Quilty also says that as U.S. forces draw down from Afghanistan, "the unaccountable militias it has nurtured are beginning to look like a valuable proxy for regular military forces under the leadership of [President-elect] Joe Biden, who as vice president advocated a lighter military footprint and greater focus on counterterrorism in Afghanistan." He writes:
Biden was credited in 2010 with convincing President Barack Obama to adopt a more aggressive approach in Afghanistan, doubling down on drones, intelligence operatives, and small teams of door-kicking special forces in place of the "hearts and minds" counterinsurgency approach implemented by Gen. Stanley McChrystal and continued under his successor Gen. David Petraeus.

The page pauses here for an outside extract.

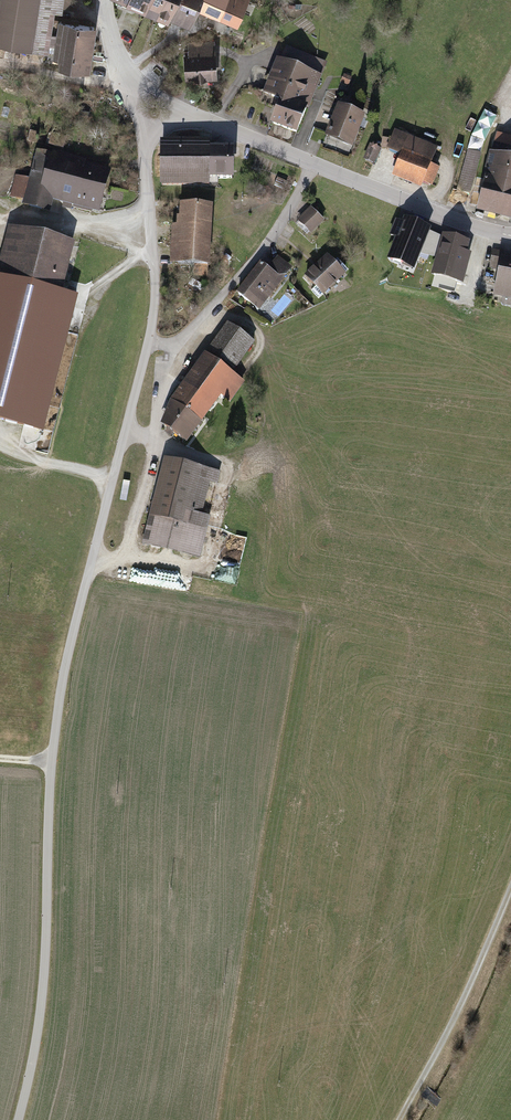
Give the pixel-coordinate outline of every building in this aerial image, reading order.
[(48,53),(49,45),(56,46),(54,59),(62,60),(60,68),(90,73),(96,28),(60,23),(58,36),(50,35),(54,11),(62,12),(63,7),(69,8),(70,0),(0,0),(0,46),(48,53)] [(146,15),(152,0),(131,0),(128,6),(128,7),(146,15)] [(146,15),(157,19),(165,0),(152,0),(146,15)] [(227,0),(165,0),(157,19),(169,25),(171,20),(191,28),(199,9),(220,18),(227,0)] [(250,0),(227,0),(220,18),(239,26),(250,0)] [(189,54),(184,55),(186,83),(217,81),(215,40),(188,42),(189,54)] [(330,63),(287,47),(281,62),(278,61),(265,94),(282,101),(310,113),(330,63)] [(353,78),(344,74),(341,82),(349,86),(353,78)] [(310,113),(282,101),(272,125),(300,137),(310,113)] [(366,117),(339,106),(326,137),(354,148),(366,117)] [(437,146),(395,129),(387,147),(401,153),(392,174),(421,186),(423,181),(433,185),(440,167),(430,163),(437,146)] [(64,150),(67,137),(53,134),(50,146),(64,150)] [(488,151),(473,211),(510,220),(510,215),(510,156),(503,154),(506,143),(493,140),(491,151),(488,151)] [(211,183),(211,149),(211,142),(161,142),(160,188),(211,188),(211,183)] [(381,147),(369,143),(363,158),(375,163),(381,147)] [(450,143),(447,153),(453,155),(457,145),(450,143)] [(236,149),(211,149),(211,183),(235,183),(236,149)] [(481,153),(468,149),(457,189),(471,193),(481,153)] [(36,151),(30,174),(105,196),(113,173),(86,165),(87,161),(53,151),(51,155),(36,151)] [(100,215),(105,196),(30,174),(28,180),(16,176),(9,199),(21,202),(20,207),(49,215),(53,202),(100,215)] [(285,181),(278,178),(274,186),(282,189),(285,181)] [(293,184),(285,181),(282,189),(290,192),(293,184)] [(209,275),(212,203),(179,202),(178,215),(176,215),(175,224),(171,223),(169,262),(195,263),(194,274),(209,275)] [(324,219),(310,206),(297,219),(311,233),(324,219)] [(414,262),(427,229),(406,221),(404,225),(396,222),(391,236),(399,239),(391,260),(403,264),(406,259),(414,262)] [(7,226),(0,257),(0,300),(56,314),(73,242),(7,226)] [(444,237),(435,269),(458,276),(456,282),(461,283),(469,254),(465,253),(468,243),(444,237)] [(497,269),(499,254),(500,250),(492,249),(489,268),(497,269)] [(346,273),(327,253),(315,264),(304,275),(311,283),(307,286),(319,298),(346,273)] [(499,254),(497,269),(496,269),(510,272),(510,257),(499,254)] [(277,255),(268,266),(283,278),(292,267),(277,255)] [(268,266),(260,260),(235,291),(259,309),(283,278),(268,266)] [(496,269),(491,296),(501,298),(500,303),(502,305),(510,307),(510,272),(496,269)] [(255,341),(226,321),(170,398),(160,423),(186,442),(220,395),(230,402),(245,381),(232,372),(255,341)] [(49,441),(50,442),(54,427),(46,425),(44,432),(25,427),(20,445),(38,449),(42,434),(50,437),(49,441)] [(220,470),(164,456),(142,543),(200,557),(210,515),(201,513),(209,481),(217,483),(220,470)]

The U.S. has often tried--and failed--to achieve victory in its wars and proxy conflicts using local death squads. As Quilty notes:
The CIA has a long history of training, arming, and funding indigenous militia networks. Since its birth in 1947, the agency has supported anti-communist outfits in Greece, Cuba, Vietnam, Laos, and Central America, as well as the Afghan mujahedeen in the 1980s.
The Trump administration has now turned once again to this bloody playbook. According to Quilty:
In October 2017, [Mike] Pompeo, then director of the CIA, indicated that the agency... would pursue a more hawkish posture. The CIA, he said, "must be aggressive, vicious, unforgiving, relentless." Pompeo did not specify where the new stance would take effect or with whom, instead referring generically to "partner services throughout the world." Soon after, the CIA reportedly expanded its activities in Afghanistan, working closely with [the] NDS and American special operation forces to hunt targets previously considered below their pay grade.

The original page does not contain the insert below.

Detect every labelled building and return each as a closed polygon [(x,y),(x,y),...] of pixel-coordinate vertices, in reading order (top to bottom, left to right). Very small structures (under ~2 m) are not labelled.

While many atrocities befell Afghan civilians during the administrations of former Presidents George W. Bush and Barack Obama, it is no coincidence that the horrors of Unit 101 happened under the administration of President Donald Trump, who has fulfilled his criminal campaign promise to "bomb the shit out of" Islamist militants and "take out their families," and who has loosened military rules of engagement meant to protect civilians.
And while Trump has drawn praise for coming closer to ending the war in Afghanistan--now in its 20th year--than Bush or Obama, his drawdown has come at a cost; in this case, reliance upon the CIA and local proxies often plagued by human rights violations.

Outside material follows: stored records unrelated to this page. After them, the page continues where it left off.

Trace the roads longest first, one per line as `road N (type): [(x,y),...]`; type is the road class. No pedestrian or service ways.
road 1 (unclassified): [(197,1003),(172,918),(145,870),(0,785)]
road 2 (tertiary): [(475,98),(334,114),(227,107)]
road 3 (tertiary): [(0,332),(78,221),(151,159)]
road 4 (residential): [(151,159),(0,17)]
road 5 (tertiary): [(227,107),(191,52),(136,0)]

However, Quilty notes that instead of quashing the Taliban insurgency, human rights violations committed by U.S.-backed forces are a recruitment boon for militants.
"The more they terrorize, the more our numbers increase," Taliban spokesperson Zabihullah Mujahid told The Intercept. "Such attacks will have no adverse effect on morale of our mujahideen. On the contrary, they have a positive effect."